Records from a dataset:
━━━

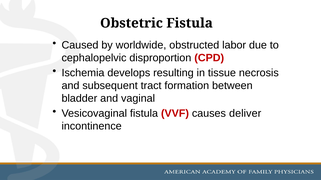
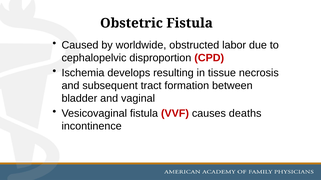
deliver: deliver -> deaths
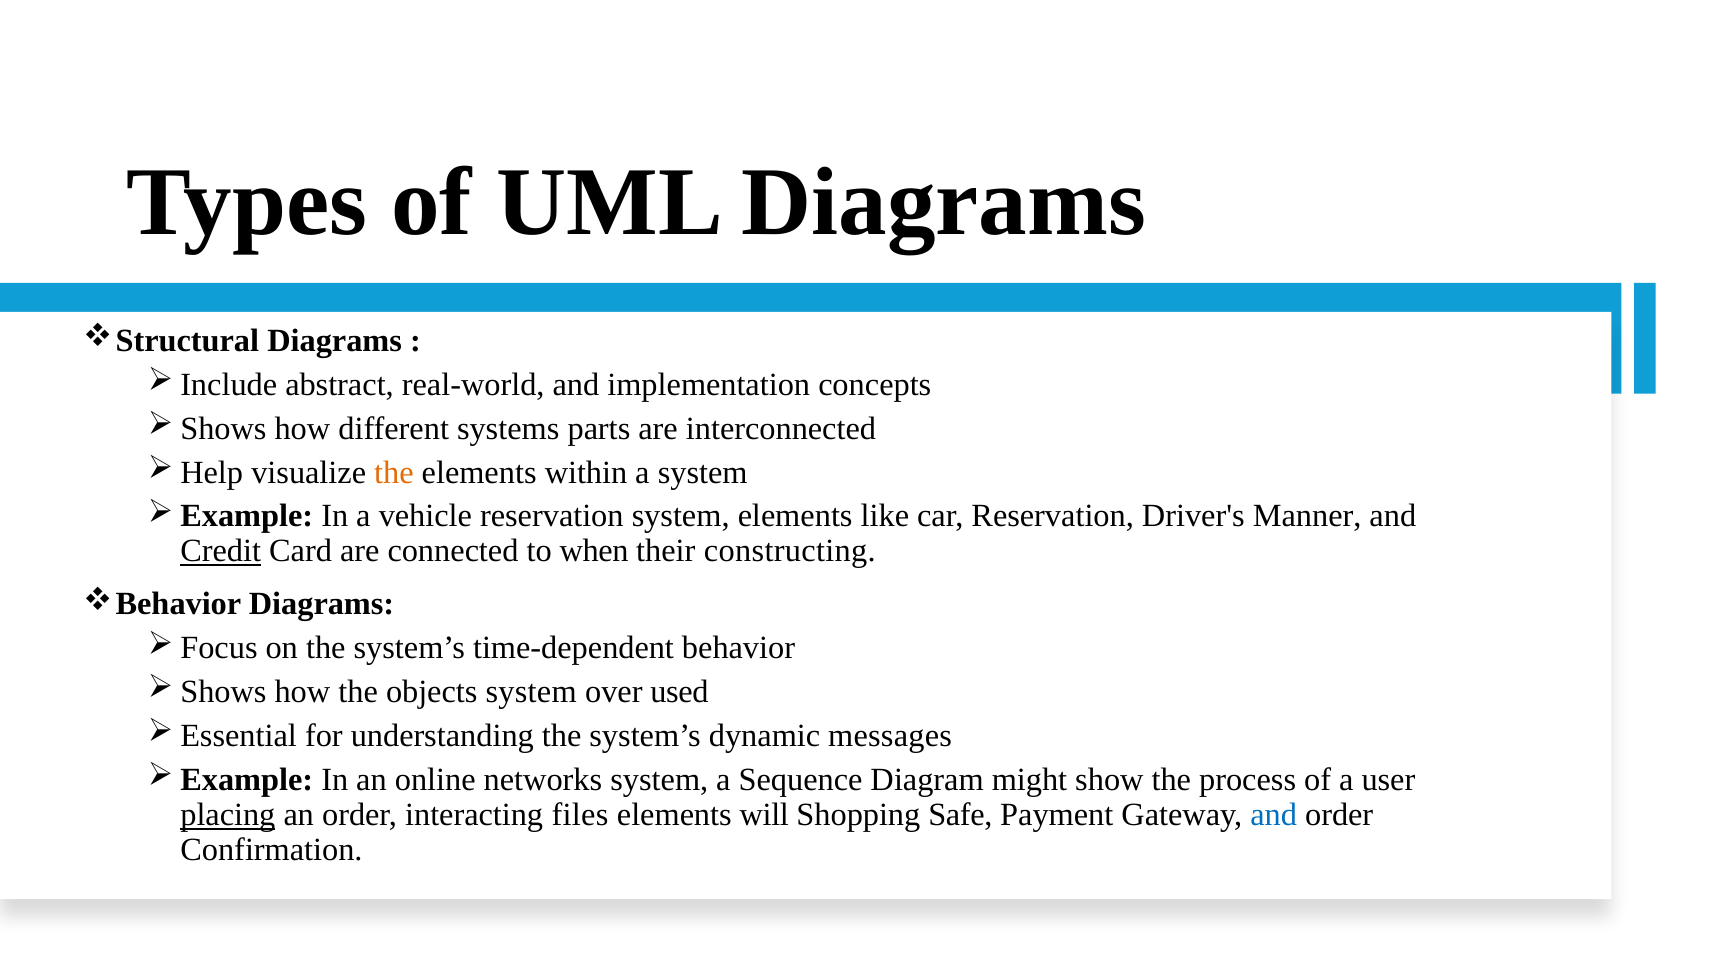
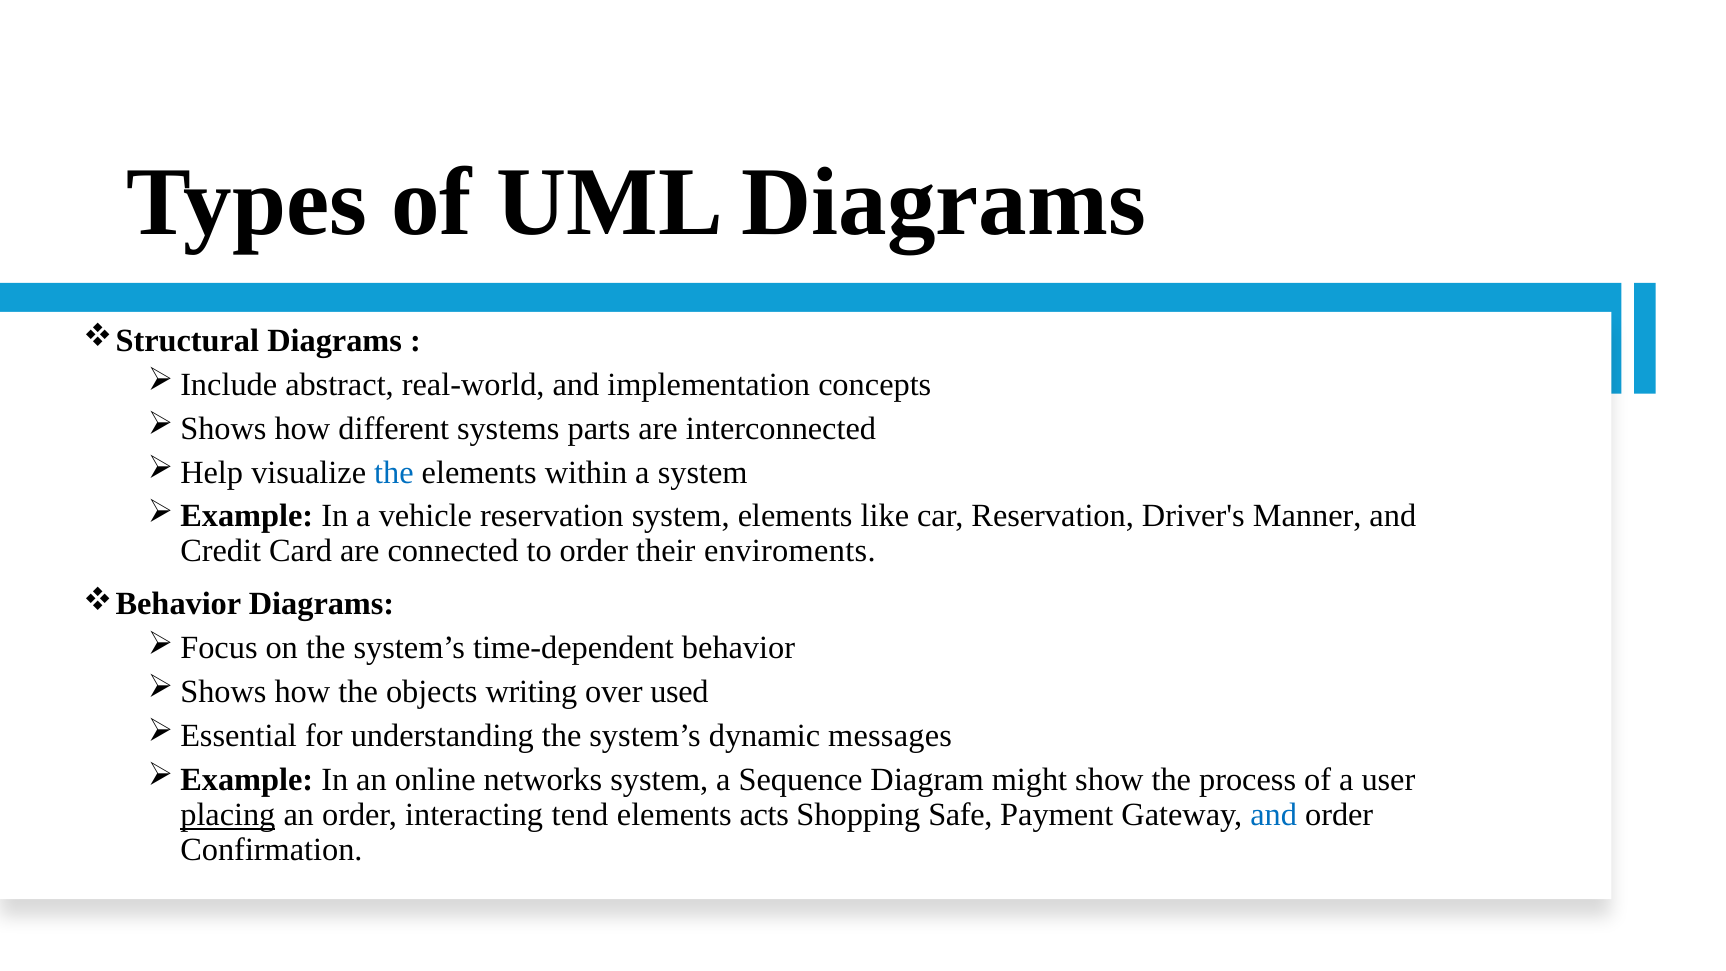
the at (394, 472) colour: orange -> blue
Credit underline: present -> none
to when: when -> order
constructing: constructing -> enviroments
objects system: system -> writing
files: files -> tend
will: will -> acts
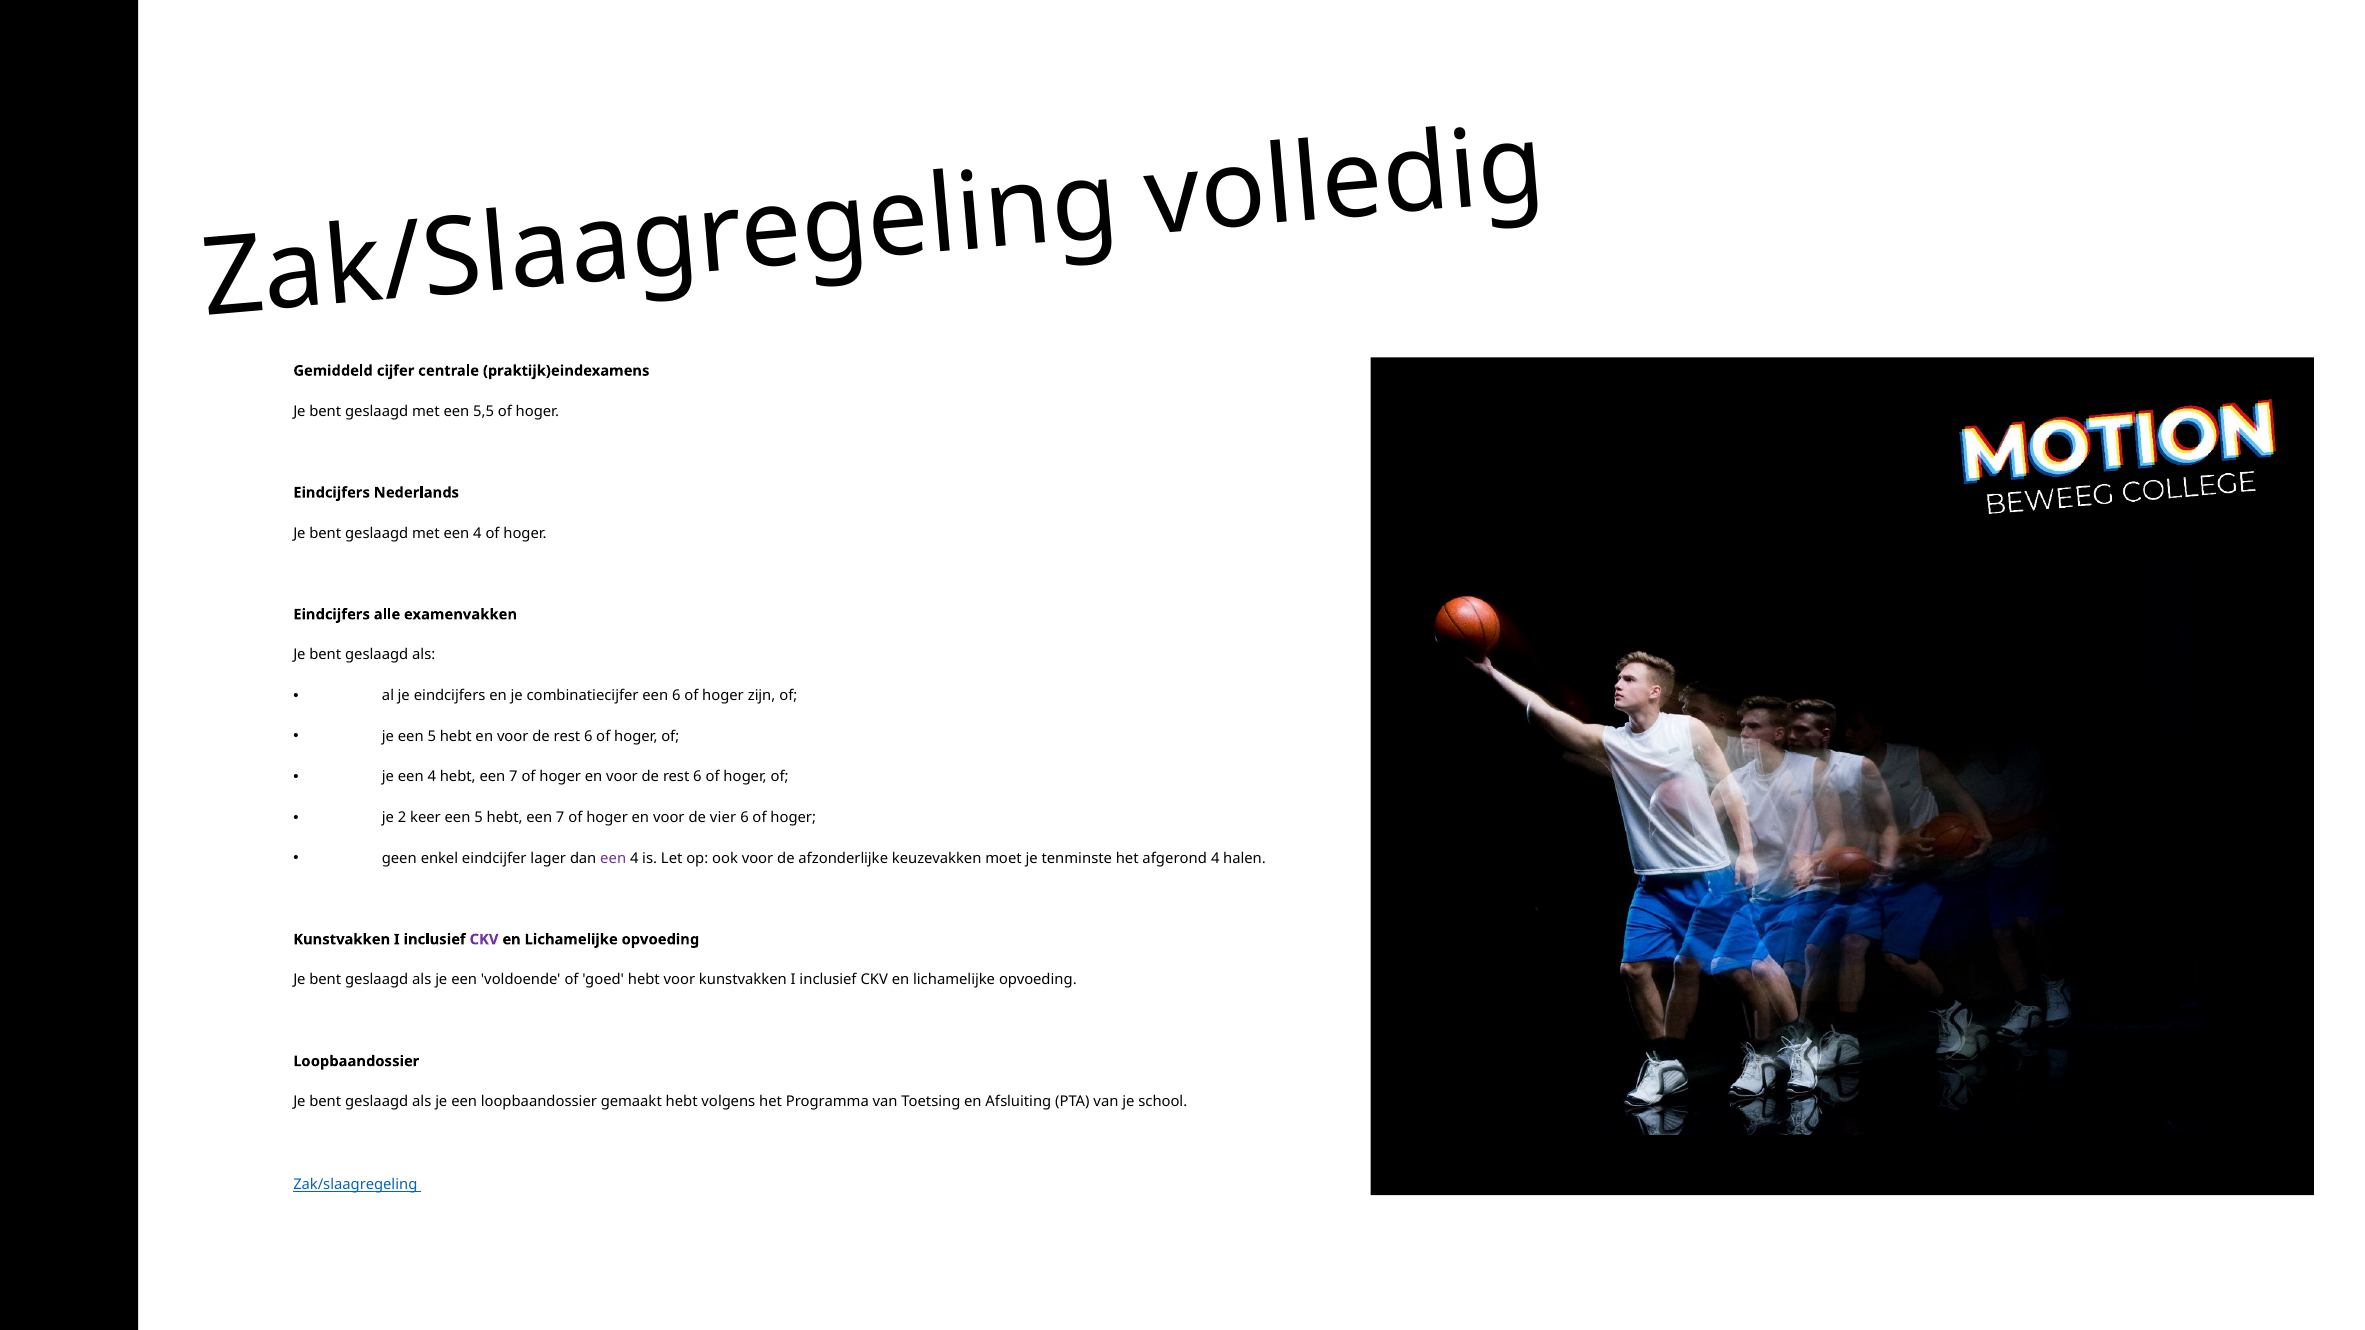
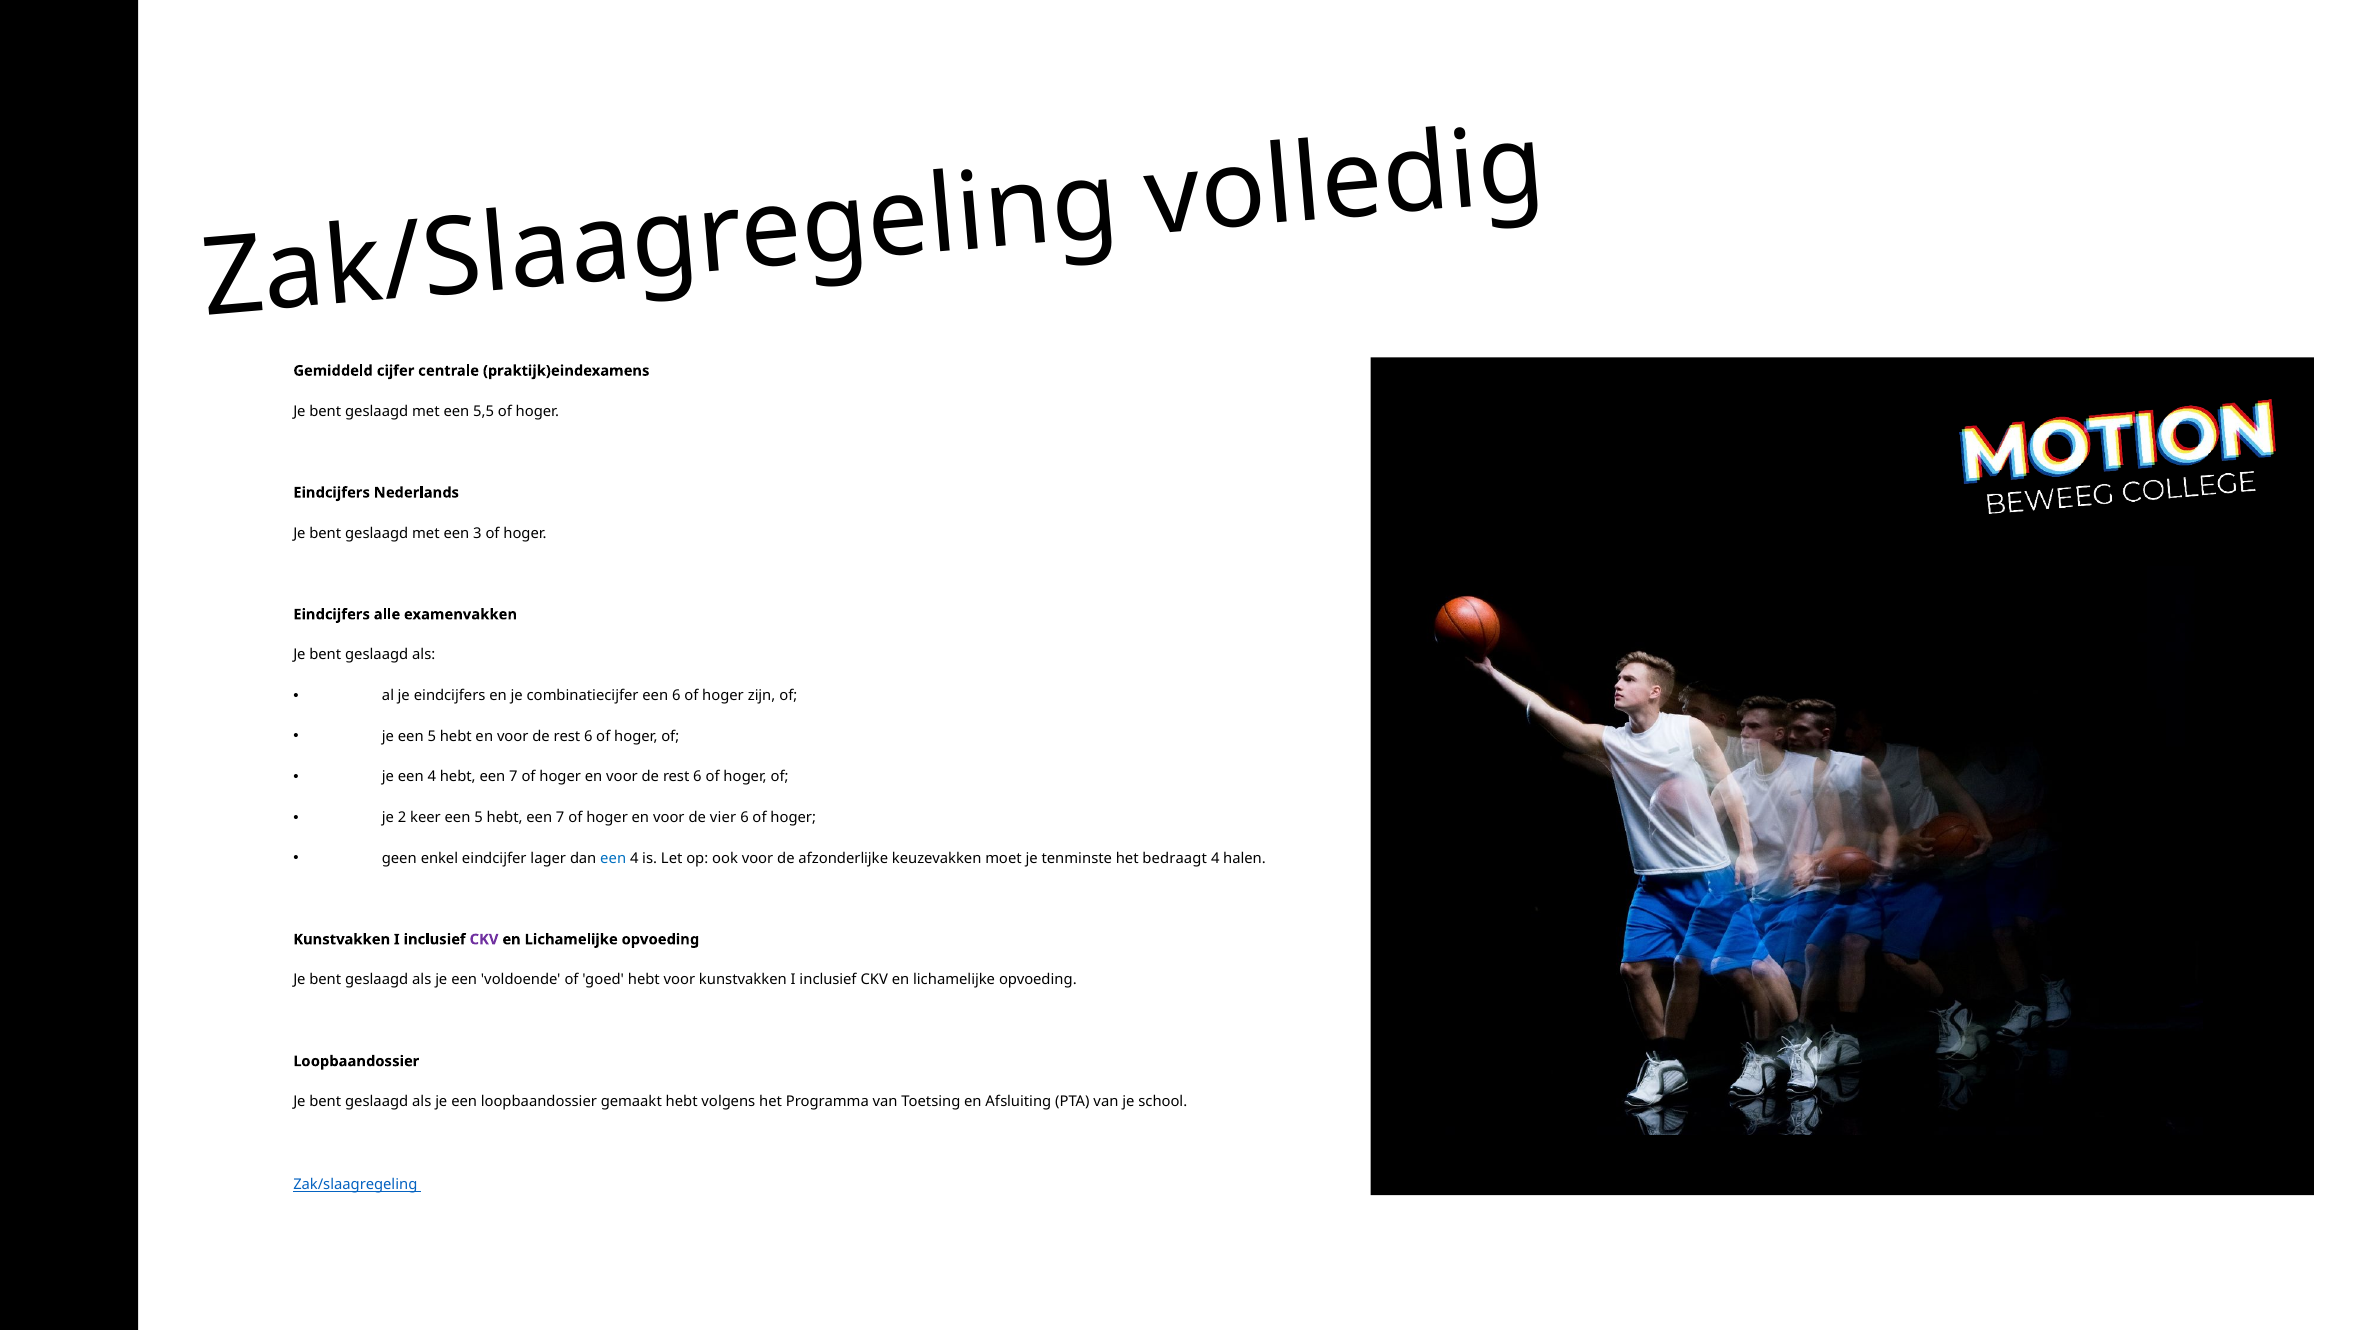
met een 4: 4 -> 3
een at (613, 858) colour: purple -> blue
afgerond: afgerond -> bedraagt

━━━

■ **Exercise aim**
Output every line of text from the entries as a Markdown table with the columns Number and Record line, numbering the rows in order and skipping blank lines. Keep the pictures out of the answer.

■ **Task result**
| Number | Record line |
|---|---|
| 1 | deliver: deliver -> deaths |
| 2 | the at (394, 472) colour: orange -> blue |
| 3 | Credit underline: present -> none |
| 4 | to when: when -> order |
| 5 | constructing: constructing -> enviroments |
| 6 | objects system: system -> writing |
| 7 | files: files -> tend |
| 8 | will: will -> acts |
| 9 | met een 4: 4 -> 3 |
| 10 | een at (613, 858) colour: purple -> blue |
| 11 | afgerond: afgerond -> bedraagt |